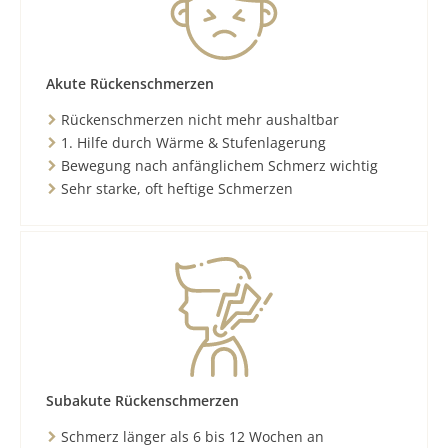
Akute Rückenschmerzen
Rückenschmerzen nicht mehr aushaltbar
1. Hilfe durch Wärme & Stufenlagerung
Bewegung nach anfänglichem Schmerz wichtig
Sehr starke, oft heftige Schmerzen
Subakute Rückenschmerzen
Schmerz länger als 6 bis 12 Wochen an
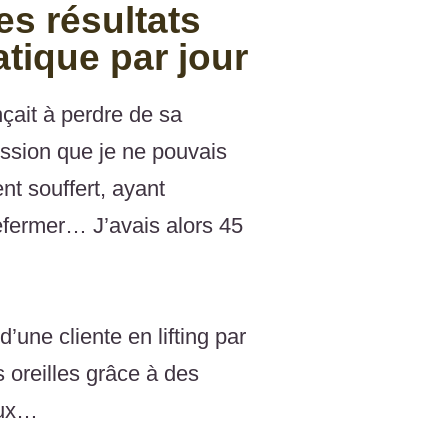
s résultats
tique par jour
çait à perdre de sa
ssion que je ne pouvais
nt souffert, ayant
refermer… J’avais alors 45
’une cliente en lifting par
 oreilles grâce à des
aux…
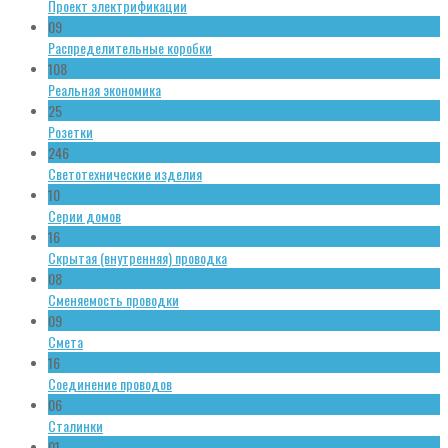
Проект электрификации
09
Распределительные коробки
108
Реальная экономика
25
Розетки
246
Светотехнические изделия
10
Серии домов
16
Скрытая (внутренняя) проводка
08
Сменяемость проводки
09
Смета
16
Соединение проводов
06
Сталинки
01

____

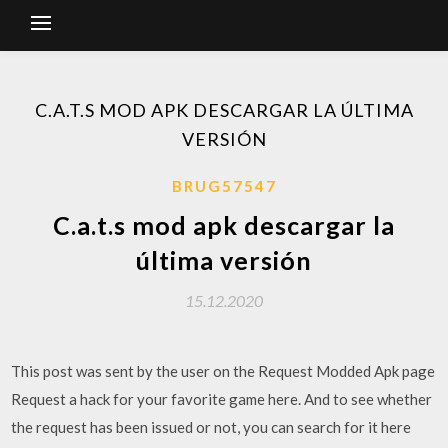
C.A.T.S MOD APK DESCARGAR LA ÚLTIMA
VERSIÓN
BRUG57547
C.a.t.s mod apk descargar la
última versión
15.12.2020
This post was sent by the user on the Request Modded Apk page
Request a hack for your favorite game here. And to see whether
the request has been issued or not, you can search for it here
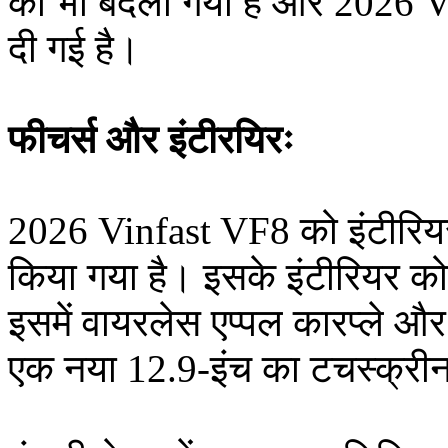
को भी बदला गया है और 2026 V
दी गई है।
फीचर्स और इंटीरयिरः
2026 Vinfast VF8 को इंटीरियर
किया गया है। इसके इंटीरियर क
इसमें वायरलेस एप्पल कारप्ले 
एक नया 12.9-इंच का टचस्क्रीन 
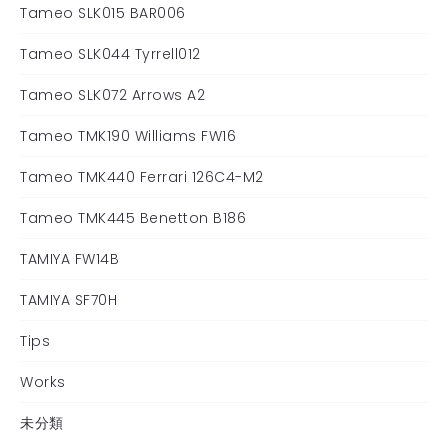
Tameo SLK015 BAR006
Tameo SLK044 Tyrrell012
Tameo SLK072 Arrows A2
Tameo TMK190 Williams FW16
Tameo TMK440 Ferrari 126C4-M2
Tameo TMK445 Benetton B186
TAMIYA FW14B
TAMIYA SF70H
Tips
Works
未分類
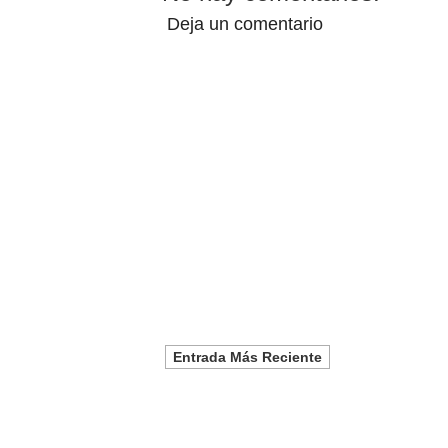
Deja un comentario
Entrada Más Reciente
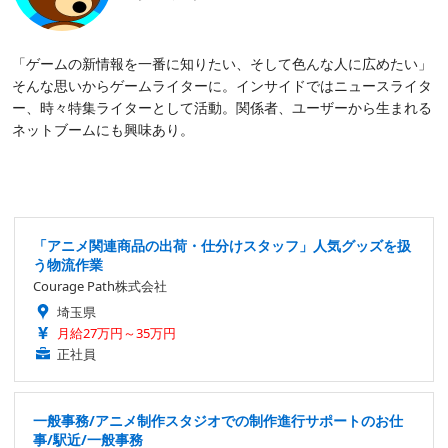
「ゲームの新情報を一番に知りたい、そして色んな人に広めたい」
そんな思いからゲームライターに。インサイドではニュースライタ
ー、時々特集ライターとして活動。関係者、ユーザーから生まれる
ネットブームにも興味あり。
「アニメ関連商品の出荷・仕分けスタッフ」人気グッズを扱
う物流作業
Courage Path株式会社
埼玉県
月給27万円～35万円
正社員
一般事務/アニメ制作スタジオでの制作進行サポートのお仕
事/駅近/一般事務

____

Your objective
State how many lines of the entries above include the string "here". The reply is that number alone.

Result for this exercise
2